◆ Text excerpt:
Fig. 3 (a) EPR spectra of Mn²⁺-doped C₆H₁₄N₂CdBr₄ with different dopant concentrations. (b) Schematic illustration of the energy levels and optical transitions in the tetrahedrally coordinated isolated Mn²⁺ ions and the Mn²⁺–Mn²⁺ pairs.

3.3. Insights into the electronic properties of Mn²⁺-doped C₆H₁₄N₂CdBr₄

The electronic properties of Mn²⁺-doped C₆H₁₄N₂CdBr₄ single crystals have been investigated through DFT calculations to gain a deeper understanding of their characteristics. Fig. S6† presents the charge density distribution, electronic band structure, and DOS of the undoped matrix C₆H₁₄N₂CdBr₄. The calculated electronic band structure reveals a bandgap of 3.70 eV for the matrix. The charge density distribution and DOS indicate that the VBM (valence band maximum) is primarily contributed by Cd d, Cd p, and Br p orbitals, while the CBM (conduction band maximum) is mainly contributed by Cd s and Br p orbitals. For the Mn²⁺ ion doped crystals, the electronic structures of the crystals at different Mn²⁺ ion concentrations, x = 0.50, 0.125, and 0.25, have been calculated and analyzed. At a concentration of x = 0.50, there are three distances between adjacent [MnBr₄]²⁻ tetrahedral units, and the focus is on the farthest (9.87 Å) and closest (6.90 Å) conditions, examining the charge distribution of Mn d electrons in the spin-up and spin-down states.

Fig. 4 illustrates the charge density distribution, electronic band structure, and DOS calculated by DFT for the crystal at a theoretical doping concentration of x = 0.50, where Mn²⁺–Mn²⁺ distances of 6.90 Å and 9.87 Å are considered. The use of spin-polarized magnetism provides a better description of the interactions between Mn 3d electrons. The presence of magnetism in Mn results in different charge distributions and DOS for spin-down and spin-up states. The CBM in both cases exhibits a moderate curvature, while the VBM shows an almost flat band, suggesting weak inter-motif coupling in the 0D metal halide C₆H₁₄N₂Cd_0.50Mn_0.50Br₄ single crystals. Fig. 4a and b correspond to the spin-up state with an Mn²⁺–Mn²⁺ distance of 6.90 Å, showing the charge density distribution, electronic band structure, and DOS. Fig. 4a indicates that the VBM charge is distributed on Mn²⁺ and nearby Br⁻, with no charge distribution on [CdBr₄]²⁻. Conversely, the CBM charge has some distribution on [CdBr₄]²⁻, but it is primarily concentrated on Mn²⁺, with Br⁻ having negligible charge distribution. As shown in Fig. 4b, the calculated bandgap value is 3.69 eV, which is slightly reduced compared to the matrix bandgap. This decrease is attributed to lattice distortion caused by Mn²⁺ doping, leading to the formation of local energy levels and enhanced electron correlation effects that influence the electronic band structure and, consequently, reduce the bandgap. The DOS distribution shows that the VBM is mainly contributed by Cd p, Mn d, and Br p orbitals, while the CBM is contributed by Cd s and Mn d orbitals.

◆ Required tasks:
A. What bandgap does the DFT excerpt report for the undoped C₆H₁₄N₂CdBr₄ matrix?
B. Echo the DFT excerpt from "Fig. 3 (a) EPR" up to and including "the Mn²⁺–Mn²⁺ pairs.".
C. Carry on the DFT excerpt about Mn²⁺-doped C₆H₁₄N₂CdBr₄ from the point where it stops.
The records after this point are separate material, unrelated to the DFT excerpt.

Human pose keypoint data
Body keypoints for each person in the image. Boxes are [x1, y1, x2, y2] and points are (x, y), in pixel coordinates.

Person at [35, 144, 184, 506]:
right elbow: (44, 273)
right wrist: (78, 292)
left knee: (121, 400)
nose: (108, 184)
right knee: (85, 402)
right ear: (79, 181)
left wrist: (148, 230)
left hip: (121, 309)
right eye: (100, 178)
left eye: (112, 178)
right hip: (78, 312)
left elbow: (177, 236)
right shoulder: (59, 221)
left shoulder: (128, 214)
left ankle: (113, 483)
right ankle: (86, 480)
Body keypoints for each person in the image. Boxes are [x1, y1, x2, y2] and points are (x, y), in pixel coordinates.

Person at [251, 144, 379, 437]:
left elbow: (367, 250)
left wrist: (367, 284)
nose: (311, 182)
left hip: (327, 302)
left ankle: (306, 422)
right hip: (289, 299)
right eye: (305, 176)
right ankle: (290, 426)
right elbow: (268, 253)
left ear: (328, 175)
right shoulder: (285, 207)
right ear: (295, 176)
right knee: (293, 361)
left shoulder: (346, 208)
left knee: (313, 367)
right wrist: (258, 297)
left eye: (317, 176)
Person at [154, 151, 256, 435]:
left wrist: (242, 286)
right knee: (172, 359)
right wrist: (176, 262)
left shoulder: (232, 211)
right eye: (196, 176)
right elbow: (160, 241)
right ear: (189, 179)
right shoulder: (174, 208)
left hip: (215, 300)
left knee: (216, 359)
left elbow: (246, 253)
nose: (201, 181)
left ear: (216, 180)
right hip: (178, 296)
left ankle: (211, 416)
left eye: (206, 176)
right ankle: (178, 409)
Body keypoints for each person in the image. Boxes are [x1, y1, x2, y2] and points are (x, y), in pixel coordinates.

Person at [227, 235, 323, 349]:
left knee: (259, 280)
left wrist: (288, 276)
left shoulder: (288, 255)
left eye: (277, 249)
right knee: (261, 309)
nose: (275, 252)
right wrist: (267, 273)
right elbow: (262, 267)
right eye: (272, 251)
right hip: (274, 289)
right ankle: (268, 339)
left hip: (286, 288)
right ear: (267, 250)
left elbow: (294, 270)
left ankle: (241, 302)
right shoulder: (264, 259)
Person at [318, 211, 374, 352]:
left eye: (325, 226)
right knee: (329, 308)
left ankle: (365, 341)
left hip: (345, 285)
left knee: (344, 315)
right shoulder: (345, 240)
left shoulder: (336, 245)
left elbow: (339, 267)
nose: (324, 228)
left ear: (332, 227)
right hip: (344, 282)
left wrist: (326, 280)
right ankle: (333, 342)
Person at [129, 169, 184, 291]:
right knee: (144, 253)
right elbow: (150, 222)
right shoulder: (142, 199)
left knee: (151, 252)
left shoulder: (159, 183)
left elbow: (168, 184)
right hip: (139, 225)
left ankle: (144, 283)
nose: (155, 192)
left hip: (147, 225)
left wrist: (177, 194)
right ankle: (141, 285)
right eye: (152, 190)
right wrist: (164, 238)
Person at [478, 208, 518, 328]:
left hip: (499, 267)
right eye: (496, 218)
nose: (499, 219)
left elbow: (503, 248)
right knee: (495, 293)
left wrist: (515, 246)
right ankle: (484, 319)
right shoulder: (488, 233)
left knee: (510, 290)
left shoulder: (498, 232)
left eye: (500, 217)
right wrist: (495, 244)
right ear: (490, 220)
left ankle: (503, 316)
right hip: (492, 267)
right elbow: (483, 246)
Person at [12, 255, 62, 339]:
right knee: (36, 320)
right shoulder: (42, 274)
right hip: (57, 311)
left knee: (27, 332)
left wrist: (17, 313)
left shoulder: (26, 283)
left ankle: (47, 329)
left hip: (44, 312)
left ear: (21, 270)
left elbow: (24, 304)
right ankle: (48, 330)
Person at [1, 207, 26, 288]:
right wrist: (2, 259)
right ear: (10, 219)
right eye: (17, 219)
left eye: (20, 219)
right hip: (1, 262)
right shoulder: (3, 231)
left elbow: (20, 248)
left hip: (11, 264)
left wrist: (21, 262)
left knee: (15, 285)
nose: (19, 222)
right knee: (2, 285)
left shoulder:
--
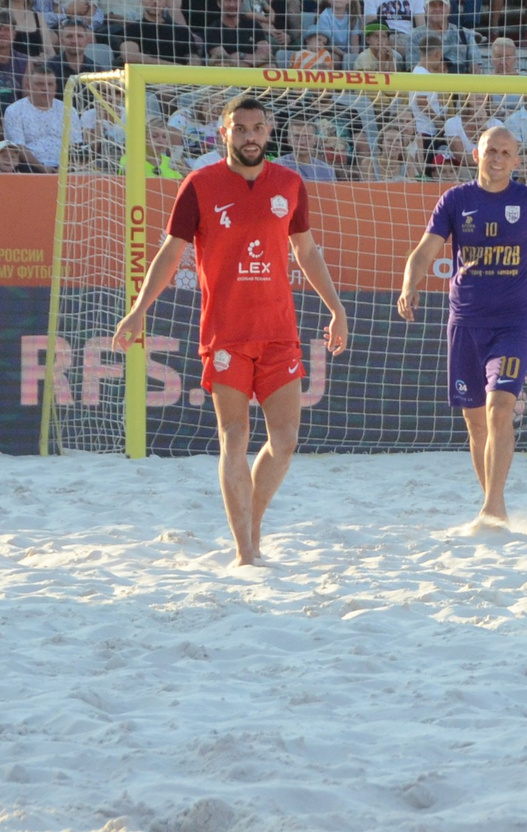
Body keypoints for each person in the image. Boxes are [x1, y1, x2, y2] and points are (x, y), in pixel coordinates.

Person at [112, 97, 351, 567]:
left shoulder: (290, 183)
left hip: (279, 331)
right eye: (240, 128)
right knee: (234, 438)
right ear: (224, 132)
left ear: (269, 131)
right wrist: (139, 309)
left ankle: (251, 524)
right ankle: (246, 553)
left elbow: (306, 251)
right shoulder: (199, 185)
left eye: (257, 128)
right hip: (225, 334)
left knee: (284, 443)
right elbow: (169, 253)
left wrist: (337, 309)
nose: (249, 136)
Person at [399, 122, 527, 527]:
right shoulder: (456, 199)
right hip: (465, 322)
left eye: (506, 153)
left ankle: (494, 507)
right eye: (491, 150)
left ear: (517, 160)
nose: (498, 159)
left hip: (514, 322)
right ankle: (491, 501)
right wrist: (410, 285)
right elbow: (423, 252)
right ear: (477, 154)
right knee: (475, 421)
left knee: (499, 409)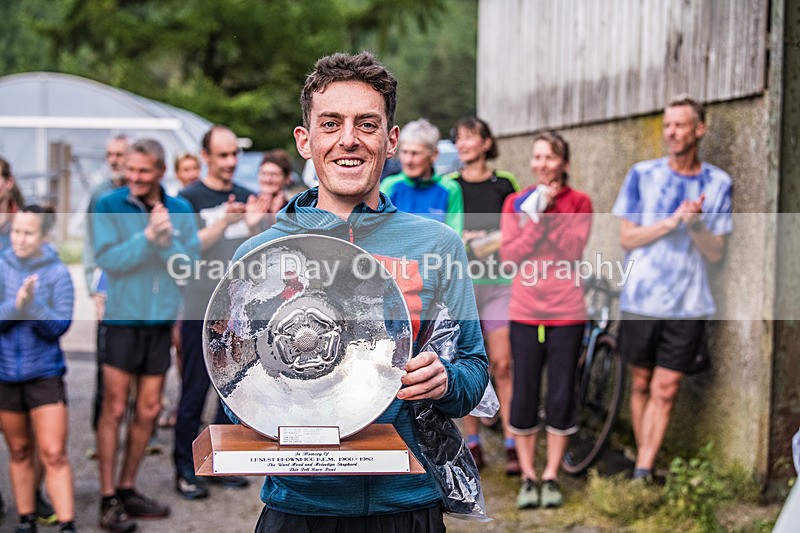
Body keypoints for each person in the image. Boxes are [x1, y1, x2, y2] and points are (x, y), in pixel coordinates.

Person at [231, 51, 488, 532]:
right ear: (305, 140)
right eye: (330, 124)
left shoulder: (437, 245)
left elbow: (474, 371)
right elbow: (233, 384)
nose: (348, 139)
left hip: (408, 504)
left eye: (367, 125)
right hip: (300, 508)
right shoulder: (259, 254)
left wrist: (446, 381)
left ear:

◆ Responses for each task:
A. 3.70 eV

B.
Fig. 3 (a) EPR spectra of Mn²⁺-doped C₆H₁₄N₂CdBr₄ with different dopant concentrations. (b) Schematic illustration of the energy levels and optical transitions in the tetrahedrally coordinated isolated Mn²⁺ ions and the Mn²⁺–Mn²⁺ pairs.

C.
Fig. 4 Charge density distribution of the CBM and VBM, and calculated electronic band structure and partial density of states of C₆H₁₄N₂Cd_0.50Mn_0.50Br₄ with different Mn²⁺–Mn²⁺ distances at (a and b) 6.90 Å and (c and d) 9.87 Å.

The charge distribution and DOS for the spin-down configuration at a Mn²⁺–Mn²⁺ distance of 6.90 Å, as depicted in Fig. S7,† reveal distinct characteristics compared to the spin-up counterpart. Notably, the VBM charge is predominantly localized on the Br⁻ ions, with no significant distribution observed on Mn²⁺ and Cd²⁺ ions. Conversely, the CBM charge is concentrated on both Br⁻ and Cd²⁺ ions. This distribution differs markedly from that observed in the spin-up state, where the VBM and CBM charges are localized on Mn²⁺ and nearby Br⁻ ions and Cd²⁺ ions, respectively. The VBM in the spin-down state is primarily composed of contributions from Cd d, Mn d, and Br p orbitals, while the CBM is characterized by contributions from Br p, Cd s, and Mn d orbitals.

Further insights are provided by the analysis of the spin-up configuration at a greater Mn²⁺–Mn²⁺ distance of 9.87 Å, as shown in Fig. 4c and d. The charge distribution at this distance is strikingly similar to that at 6.90 Å, with VBM charge localized on Mn²⁺ and nearby Br⁻ ions, with negligible distribution on [CdBr₄]²⁻. The CBM charge, while present on [CdBr₄]²⁻, is predominantly concentrated on Mn²⁺ ions with minimal distribution on Br⁻. The DOS at 9.87 Å exhibits a slight variation from the 6.90 Å one, with the VBM and CBM being contributed by Cd d, Mn d, and Br p orbitals, and Cd s and Mn d orbitals, respectively. The calculated bandgap value of 3.67 eV at this distance is consistent with the trend of reduced bandgap values compared to the pristine matrix, suggesting the influence of doping on the electronic structure. The spin-down charge distribution and DOS at the 9.87 Å distance, presented in Fig. S8,† are similar to those observed at 6.90 Å.

For x = 0.125, the VBM charge is predominantly localized on the [MnBr₄]²⁻ units, with negligible distribution on [CdBr₄]²⁻ (Fig. 5a and b). Conversely, the CBM charge is focused on [CdBr₄]²⁻, with minimal distribution on [MnBr₄]²⁻. The calculated bandgap for this doping level is 3.64 eV, which is slightly narrower than that of the undoped matrix. The DOS for the spin-up configuration indicates contributions to the VBM from Cd d, Mn d, and Br p orbitals, while the CBM is influenced by Cd s and Br p orbitals. The spin-down configuration reveals a VBM charge concentration on Br⁻, with a minor distribution on [MnBr₄]²⁻ for the CBM (Fig. S9†). The VBM in the spin-down state is mainly composed of Cd d and Br p orbitals, while the CBM is contributed by Br p, Cd s, and Mn d orbitals. The comparison between spin-up and spin-down configurations suggests that the spin-up state significantly contributes to luminescence due to the concentration of charge on the [MnBr₄]²⁻ tetrahedra, facilitating d–d transition emission from Mn²⁺ ions.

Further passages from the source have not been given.